Grief spreads on the wings of communication. When George Washington died on 14 December 1799, news of his death was carried by word of mouth and newspapers on horseback and on boats across America, and took weeks (months) to reach all parts of that very sparsely populated country. Only 65 years later, word of Lincoln’s death took just minutes to cross the continent, carried by the first electronic communication, the telegraph. A hundred years later, word of John Kennedy’s assassination came to me from a television monitor seconds after it was announced in Dallas as I walked across a restaurant lounge in Chicago. On 14 December 2005, news of the passing of Peter O’Farrell came to me via a cellphone call from my friend Lou Mazzucchelli. The time for tragic information to move from source to destination has shortened dramatically over the last two centuries but the effect is still the same.

Peter O’Farrell was an engineer, a thinker, a writer, a citizen, a husband, and a father. Peter was truly a 21st-century Renaissance man. Peter was not as famous as he deserved to be, but he was enormously important to all of us who knew him personally and to the thousands who knew of Peter only through his contributions to the Cutter Consortium. While many people in the Cutter world had read his articles and opinions, not everyone knew that Peter was also the husband of Cutter founder and CEO Karen Coburn and father of Nathan and Leah.

Peter was perhaps the nicest, kindest person I know. I don’t think I ever remember Peter saying an unkind word about anyone, except an occasional politician or wrong-headed business or technology guru. And he was funny. Peter had a dry, self-deprecating wit that would break up a room of world-famous experts or a family gathering. In an increasingly in-your-face world, Peter was an old-school gentleman. He was gracious to a fault but not in the least wishy-washy or confused. Peter knew what he knew, and God, he knew a lot.

Peter was a member of the Cutter Business Technology Council that I’ve been fortunate to be a member of for the last half-dozen years. The Council, as most of you know, is made up of some pretty bright and accomplished people (present company excepted). If you attended the Trends Council meetings, Peter would seem to blend into the background — until he had something to say! And when Peter talked, he always had something to say.

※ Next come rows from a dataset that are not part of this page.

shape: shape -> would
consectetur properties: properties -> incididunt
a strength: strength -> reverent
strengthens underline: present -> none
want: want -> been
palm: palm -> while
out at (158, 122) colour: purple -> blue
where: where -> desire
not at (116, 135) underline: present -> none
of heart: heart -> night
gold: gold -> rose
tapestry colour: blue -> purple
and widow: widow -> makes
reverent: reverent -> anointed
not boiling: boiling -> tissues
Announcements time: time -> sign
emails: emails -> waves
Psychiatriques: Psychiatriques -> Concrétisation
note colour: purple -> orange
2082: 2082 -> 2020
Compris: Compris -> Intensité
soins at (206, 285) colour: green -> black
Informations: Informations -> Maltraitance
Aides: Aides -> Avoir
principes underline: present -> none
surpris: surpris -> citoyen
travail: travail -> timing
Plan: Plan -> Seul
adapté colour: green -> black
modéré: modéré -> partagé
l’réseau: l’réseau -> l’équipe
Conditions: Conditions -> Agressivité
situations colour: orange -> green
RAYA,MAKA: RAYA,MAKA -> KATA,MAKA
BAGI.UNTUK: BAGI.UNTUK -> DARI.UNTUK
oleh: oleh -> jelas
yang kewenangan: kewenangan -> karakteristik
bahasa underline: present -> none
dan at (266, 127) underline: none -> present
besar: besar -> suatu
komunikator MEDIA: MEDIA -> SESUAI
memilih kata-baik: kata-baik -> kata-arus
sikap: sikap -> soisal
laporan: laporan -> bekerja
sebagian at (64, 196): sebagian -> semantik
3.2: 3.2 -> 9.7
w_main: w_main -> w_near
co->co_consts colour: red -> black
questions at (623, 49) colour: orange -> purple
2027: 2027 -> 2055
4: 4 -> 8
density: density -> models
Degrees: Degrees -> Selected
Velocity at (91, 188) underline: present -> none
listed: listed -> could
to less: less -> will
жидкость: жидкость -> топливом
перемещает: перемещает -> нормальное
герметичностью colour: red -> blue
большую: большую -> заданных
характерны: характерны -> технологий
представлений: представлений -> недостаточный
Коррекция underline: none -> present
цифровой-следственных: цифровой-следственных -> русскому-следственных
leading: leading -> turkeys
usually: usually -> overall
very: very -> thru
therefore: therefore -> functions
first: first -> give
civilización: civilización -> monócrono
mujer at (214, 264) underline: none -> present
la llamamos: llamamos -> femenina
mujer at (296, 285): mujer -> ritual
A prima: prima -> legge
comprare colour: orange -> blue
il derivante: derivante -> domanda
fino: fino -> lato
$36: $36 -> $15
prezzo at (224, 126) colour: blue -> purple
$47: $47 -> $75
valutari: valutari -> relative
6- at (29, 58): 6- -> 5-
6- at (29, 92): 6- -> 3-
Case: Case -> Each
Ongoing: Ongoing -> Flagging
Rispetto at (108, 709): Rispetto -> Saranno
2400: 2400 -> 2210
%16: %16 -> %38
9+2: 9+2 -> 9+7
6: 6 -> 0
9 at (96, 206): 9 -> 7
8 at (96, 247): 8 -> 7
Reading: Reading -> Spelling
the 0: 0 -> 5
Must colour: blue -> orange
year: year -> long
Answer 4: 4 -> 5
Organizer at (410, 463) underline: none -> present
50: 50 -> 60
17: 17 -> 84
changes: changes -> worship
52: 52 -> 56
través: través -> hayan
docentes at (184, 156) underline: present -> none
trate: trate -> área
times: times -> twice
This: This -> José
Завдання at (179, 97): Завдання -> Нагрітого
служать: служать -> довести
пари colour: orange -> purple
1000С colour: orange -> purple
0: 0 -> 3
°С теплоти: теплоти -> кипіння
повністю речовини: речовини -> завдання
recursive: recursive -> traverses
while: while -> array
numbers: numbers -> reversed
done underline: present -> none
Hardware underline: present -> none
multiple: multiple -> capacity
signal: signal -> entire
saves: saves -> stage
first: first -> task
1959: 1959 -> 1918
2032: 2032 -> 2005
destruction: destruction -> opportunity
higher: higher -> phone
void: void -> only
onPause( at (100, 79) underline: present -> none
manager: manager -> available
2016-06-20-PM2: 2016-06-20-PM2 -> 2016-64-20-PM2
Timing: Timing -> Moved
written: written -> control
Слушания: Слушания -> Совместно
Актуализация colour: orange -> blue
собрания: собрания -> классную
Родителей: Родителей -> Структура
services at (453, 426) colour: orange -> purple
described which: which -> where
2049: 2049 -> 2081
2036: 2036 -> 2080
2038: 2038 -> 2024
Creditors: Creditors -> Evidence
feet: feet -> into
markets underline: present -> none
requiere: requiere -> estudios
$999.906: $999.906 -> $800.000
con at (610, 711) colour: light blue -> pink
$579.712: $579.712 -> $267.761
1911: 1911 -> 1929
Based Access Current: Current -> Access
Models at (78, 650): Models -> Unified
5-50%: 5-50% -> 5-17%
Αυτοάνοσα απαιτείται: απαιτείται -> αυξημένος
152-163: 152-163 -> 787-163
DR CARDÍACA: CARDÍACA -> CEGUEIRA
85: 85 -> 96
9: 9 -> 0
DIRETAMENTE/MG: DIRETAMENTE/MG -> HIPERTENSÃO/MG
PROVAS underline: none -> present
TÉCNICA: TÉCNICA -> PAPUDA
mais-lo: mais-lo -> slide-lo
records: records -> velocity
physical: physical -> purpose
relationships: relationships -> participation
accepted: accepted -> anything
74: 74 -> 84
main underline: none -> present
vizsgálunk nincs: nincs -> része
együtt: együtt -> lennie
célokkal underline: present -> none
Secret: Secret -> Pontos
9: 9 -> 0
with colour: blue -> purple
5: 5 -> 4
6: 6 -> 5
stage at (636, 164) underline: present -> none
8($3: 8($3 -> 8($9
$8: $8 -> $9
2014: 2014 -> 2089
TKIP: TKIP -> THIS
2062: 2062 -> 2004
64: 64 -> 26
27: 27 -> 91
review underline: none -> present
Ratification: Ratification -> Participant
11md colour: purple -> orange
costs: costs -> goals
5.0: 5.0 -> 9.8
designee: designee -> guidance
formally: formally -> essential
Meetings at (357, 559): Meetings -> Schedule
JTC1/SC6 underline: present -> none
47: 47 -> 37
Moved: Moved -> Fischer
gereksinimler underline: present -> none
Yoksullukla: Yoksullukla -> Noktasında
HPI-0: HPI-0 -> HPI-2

And for me, what he had to say was always informed by a mind that had among the broadest range of knowledge of anyone I have ever known.

Peter was an engineer and manager by training, but he read everything. He understood economics, he understood politics, he understood history — but most of all, Peter understood people. Peter understood that the true impact of technology depended upon how people utilized that technology. He understood the transition from a national economy, in which most of us grew up, to a truly global economy — for all the good and bad that that observation implies. Peter was always pushing the limits of our assumptions. “What does this mean?” he would say, “What does this imply? What are the consequences?” He was interested in the really big trends.

True knowledge, I have come to believe, only exists in the minds of people. What is written down or captured on audio or video tape are only knowledge artifacts. The knowledge in the minds of living, breathing people is not static or finished. So when great minds are gone, there is a tear in the fabric of the world. Peter’s loss leaves such a tear, not only in the fabric of the world, but in the lives of all those who knew and loved him. Our grief and love goes out to Karen and Nathan and Leah and all the people at Cutter. Peter, we will sorely miss you.